Ben Courchia MD (32:11.33) Hahaha. You had this on the sixth floor?

Jessica Shui, MD (32:28.624) We tried it together with the specialists who have been using EIT so that we put all our expertise together. Seeing it work in real-time, and seeing how impactful it was clinically for this baby to improve on a lower PEEP, was amazing. The FiO2 dropped from 90 to 100% down to 40% because we dropped the PEEP from 12 to 8 in just a two-hour session. Like you mentioned earlier, it would take many weeks for someone to be brave enough to keep chipping away at that setting, if at all.

Ben Courchia MD (33:14.464) Any sign of desat would send the troops running to go right back.

Jessica Shui, MD (33:20.932) Exactly. But because we felt so empowered at the bedside, and everybody was on the same page to see the measurements, we made these moves coming down without causing more collapse. We actually improved lung compliance. That excited me so much, and I felt like this is what I need to do once I saw how impactful it was. I made a big career research pivot from the lab to clinical research to increase awareness about this technology and find applications for our patients. We adapted our protocol for our babies because they are not just smaller adults; they have their own protocol on how to do PEEP titration and what is considered optimal PEEP. This is just the beginning, and it's really exciting.

Ben Courchia MD (34:26.91) To give credit, Carolyn LaVita is the second author on the paper you recently published. My last question for you is, what's coming next from you and your team? The paper that you released in the Journal of Perinatology was a case series looking at specific cases where EIT was used for optimal PEEP titration. What can people look forward to coming out of your lab?

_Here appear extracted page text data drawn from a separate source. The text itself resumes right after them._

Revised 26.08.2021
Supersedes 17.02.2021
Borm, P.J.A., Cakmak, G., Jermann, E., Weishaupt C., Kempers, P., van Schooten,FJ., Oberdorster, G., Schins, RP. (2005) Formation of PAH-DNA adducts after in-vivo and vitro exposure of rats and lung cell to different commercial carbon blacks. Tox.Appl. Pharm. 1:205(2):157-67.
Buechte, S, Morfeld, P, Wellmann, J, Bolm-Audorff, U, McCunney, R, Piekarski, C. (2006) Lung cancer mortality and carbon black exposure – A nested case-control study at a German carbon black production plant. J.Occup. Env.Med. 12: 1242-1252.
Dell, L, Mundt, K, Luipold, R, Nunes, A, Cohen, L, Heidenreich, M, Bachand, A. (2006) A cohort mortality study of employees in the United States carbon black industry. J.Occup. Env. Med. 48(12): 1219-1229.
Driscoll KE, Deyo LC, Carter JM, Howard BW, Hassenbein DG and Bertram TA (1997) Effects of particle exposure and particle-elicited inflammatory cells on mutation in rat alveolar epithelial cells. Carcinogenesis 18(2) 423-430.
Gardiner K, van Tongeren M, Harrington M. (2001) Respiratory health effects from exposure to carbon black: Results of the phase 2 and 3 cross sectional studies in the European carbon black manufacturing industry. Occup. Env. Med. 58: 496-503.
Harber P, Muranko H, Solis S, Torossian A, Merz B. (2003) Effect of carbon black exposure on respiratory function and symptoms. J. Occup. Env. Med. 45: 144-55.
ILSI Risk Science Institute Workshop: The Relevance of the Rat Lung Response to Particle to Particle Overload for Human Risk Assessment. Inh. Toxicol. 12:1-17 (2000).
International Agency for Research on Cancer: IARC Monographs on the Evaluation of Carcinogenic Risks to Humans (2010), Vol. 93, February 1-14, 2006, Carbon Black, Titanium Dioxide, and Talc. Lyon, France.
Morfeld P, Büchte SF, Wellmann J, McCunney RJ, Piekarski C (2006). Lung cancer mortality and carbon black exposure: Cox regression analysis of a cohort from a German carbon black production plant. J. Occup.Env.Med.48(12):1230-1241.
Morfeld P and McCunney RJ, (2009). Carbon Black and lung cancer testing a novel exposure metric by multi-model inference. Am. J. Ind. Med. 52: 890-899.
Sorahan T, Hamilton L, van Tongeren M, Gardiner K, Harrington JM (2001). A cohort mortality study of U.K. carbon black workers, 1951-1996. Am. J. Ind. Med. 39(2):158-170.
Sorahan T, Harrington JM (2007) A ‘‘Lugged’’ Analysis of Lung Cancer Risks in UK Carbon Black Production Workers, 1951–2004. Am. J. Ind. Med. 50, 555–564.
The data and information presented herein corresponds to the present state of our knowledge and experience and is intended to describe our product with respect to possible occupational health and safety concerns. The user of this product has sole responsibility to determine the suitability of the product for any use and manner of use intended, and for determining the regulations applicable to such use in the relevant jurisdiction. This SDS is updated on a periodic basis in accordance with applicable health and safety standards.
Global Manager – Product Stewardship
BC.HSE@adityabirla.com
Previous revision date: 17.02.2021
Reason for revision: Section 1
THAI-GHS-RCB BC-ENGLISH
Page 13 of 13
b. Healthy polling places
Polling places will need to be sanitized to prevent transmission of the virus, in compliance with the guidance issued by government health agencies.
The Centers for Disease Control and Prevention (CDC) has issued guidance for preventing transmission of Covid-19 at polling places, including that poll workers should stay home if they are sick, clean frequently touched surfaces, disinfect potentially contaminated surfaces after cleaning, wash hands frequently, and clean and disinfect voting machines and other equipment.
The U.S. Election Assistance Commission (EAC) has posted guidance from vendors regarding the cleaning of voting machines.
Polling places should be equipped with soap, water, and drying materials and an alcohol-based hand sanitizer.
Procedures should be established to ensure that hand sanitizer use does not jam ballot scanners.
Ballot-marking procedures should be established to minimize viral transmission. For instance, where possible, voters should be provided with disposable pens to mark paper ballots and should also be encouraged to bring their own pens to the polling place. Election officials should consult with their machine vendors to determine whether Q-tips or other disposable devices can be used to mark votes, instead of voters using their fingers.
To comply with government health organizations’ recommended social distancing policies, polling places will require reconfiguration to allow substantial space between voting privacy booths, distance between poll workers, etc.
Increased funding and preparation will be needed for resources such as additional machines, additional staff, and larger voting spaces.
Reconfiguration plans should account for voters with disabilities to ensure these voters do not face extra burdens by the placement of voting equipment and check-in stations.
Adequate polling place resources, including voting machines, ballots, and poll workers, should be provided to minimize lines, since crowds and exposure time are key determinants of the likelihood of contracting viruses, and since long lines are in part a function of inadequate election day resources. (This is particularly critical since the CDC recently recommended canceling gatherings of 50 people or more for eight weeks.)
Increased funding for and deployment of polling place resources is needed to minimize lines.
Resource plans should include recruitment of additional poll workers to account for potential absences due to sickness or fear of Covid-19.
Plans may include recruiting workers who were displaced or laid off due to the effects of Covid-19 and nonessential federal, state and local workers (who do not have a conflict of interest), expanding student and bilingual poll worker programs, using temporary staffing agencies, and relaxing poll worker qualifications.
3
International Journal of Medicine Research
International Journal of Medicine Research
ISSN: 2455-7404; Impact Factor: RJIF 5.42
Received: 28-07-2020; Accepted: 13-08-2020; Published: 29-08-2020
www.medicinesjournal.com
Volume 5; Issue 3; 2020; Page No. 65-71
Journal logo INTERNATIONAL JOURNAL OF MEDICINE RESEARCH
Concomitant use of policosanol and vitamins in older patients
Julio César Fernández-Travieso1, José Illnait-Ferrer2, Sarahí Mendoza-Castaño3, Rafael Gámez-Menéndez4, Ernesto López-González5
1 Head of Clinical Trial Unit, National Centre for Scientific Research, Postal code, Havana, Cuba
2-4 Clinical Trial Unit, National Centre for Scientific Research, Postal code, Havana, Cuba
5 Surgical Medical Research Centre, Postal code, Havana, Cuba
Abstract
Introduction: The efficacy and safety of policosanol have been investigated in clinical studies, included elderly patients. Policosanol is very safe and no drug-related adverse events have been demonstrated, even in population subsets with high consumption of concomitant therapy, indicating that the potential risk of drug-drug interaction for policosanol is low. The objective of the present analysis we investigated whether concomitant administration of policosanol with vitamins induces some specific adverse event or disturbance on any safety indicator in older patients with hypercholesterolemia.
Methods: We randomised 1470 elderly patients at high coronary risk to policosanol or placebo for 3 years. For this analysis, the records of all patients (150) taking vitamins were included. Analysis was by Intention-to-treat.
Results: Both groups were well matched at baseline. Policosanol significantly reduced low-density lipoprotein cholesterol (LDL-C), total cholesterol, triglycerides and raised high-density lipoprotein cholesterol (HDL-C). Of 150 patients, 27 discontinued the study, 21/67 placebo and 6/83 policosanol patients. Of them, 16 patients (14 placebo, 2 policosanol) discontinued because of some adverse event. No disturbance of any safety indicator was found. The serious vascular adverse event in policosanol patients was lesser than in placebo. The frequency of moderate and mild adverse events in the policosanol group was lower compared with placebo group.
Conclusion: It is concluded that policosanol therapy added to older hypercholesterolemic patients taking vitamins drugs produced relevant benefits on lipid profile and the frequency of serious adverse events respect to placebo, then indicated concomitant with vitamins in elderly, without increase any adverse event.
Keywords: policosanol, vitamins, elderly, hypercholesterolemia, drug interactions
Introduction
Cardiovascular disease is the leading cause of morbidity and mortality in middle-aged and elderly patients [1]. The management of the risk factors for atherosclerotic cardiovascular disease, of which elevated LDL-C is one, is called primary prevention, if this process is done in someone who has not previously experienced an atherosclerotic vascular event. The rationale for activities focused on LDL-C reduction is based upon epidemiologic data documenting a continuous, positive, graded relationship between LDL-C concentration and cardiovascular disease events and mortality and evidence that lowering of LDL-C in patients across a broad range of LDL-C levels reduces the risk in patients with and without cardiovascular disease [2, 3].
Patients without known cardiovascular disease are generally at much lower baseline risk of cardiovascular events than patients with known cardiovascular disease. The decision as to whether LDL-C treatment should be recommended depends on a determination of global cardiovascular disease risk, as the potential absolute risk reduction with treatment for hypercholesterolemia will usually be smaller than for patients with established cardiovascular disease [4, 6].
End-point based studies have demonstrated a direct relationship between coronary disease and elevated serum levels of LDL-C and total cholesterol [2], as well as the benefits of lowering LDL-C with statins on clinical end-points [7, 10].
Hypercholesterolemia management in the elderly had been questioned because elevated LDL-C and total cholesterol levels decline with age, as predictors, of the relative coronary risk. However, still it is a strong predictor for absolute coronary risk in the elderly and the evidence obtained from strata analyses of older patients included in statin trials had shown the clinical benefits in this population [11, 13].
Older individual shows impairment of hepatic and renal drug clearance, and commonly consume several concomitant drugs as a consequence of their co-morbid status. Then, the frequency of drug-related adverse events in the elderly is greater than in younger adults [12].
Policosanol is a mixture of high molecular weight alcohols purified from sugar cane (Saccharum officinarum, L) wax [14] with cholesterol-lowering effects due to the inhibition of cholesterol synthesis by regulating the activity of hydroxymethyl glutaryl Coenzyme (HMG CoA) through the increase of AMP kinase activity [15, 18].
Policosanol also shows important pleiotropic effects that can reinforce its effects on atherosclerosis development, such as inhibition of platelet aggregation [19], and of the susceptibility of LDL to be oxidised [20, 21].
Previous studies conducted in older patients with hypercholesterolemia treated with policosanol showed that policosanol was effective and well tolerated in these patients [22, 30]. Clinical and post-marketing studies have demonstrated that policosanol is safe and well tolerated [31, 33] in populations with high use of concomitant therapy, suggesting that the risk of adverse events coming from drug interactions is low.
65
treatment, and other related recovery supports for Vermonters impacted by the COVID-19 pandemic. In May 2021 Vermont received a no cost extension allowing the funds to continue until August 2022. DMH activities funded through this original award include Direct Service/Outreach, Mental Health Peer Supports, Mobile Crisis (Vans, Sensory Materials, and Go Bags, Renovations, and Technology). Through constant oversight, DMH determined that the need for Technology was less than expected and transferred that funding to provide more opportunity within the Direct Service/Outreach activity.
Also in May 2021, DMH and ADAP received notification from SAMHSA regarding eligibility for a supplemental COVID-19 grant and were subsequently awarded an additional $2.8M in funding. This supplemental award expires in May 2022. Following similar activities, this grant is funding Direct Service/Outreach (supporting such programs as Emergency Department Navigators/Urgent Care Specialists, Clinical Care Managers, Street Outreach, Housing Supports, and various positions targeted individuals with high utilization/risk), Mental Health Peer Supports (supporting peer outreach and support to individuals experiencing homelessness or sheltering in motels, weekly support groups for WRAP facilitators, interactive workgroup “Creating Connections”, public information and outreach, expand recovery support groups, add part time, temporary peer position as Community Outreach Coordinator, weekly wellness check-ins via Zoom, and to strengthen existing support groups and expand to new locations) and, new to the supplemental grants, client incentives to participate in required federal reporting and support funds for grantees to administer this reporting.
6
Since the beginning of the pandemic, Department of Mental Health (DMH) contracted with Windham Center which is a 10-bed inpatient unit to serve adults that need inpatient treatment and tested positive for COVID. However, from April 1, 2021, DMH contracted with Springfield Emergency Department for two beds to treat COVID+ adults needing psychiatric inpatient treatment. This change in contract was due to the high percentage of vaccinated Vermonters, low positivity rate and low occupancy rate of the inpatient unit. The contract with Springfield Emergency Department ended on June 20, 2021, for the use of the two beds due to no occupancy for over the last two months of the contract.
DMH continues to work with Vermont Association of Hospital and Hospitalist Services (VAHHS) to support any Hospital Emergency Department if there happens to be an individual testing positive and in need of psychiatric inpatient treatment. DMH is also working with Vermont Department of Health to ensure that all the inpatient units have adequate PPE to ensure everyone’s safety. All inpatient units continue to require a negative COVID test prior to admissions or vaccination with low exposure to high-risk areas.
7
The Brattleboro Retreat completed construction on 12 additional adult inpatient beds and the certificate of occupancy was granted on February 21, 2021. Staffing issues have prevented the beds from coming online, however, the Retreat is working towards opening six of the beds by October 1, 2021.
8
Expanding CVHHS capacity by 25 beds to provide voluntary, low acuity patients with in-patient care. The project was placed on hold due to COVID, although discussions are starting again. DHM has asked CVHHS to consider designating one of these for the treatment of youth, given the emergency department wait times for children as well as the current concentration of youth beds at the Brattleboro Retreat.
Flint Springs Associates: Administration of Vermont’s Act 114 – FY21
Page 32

Jessica Shui, MD (34:57.168) It's been absolutely fascinating to see the different changes in lung physiology. This technology has been more popularized in Europe and Australia; it just hasn't reached the US until recently.

Ben Courchia MD (35:18.947) Mm-hmm.

Jessica Shui, MD (35:25.668)There is a lot of literature from institutions in those places about the different physiologic changes we can see in infants. For us, we want to go beyond looking at respiratory changes and see if we can use EIT to measure pulmonary perfusion changes as well, to measure ventilation-perfusion mismatch.

Ben Courchia MD (35:54.904)VQ mismatch. Beautiful. Well, good luck with that. We will eagerly be scouring PubMed for your next publication. Dr. Jessica, thank you so much for taking the time to talk to us today about your work and good luck with everything else related to pulmonary research.

Jessica Shui, MD (36:18.01) Thank you so much. This has been a lot of fun. Thanks for having me.

Ben Courchia MD (36:20.246)Yeah, same.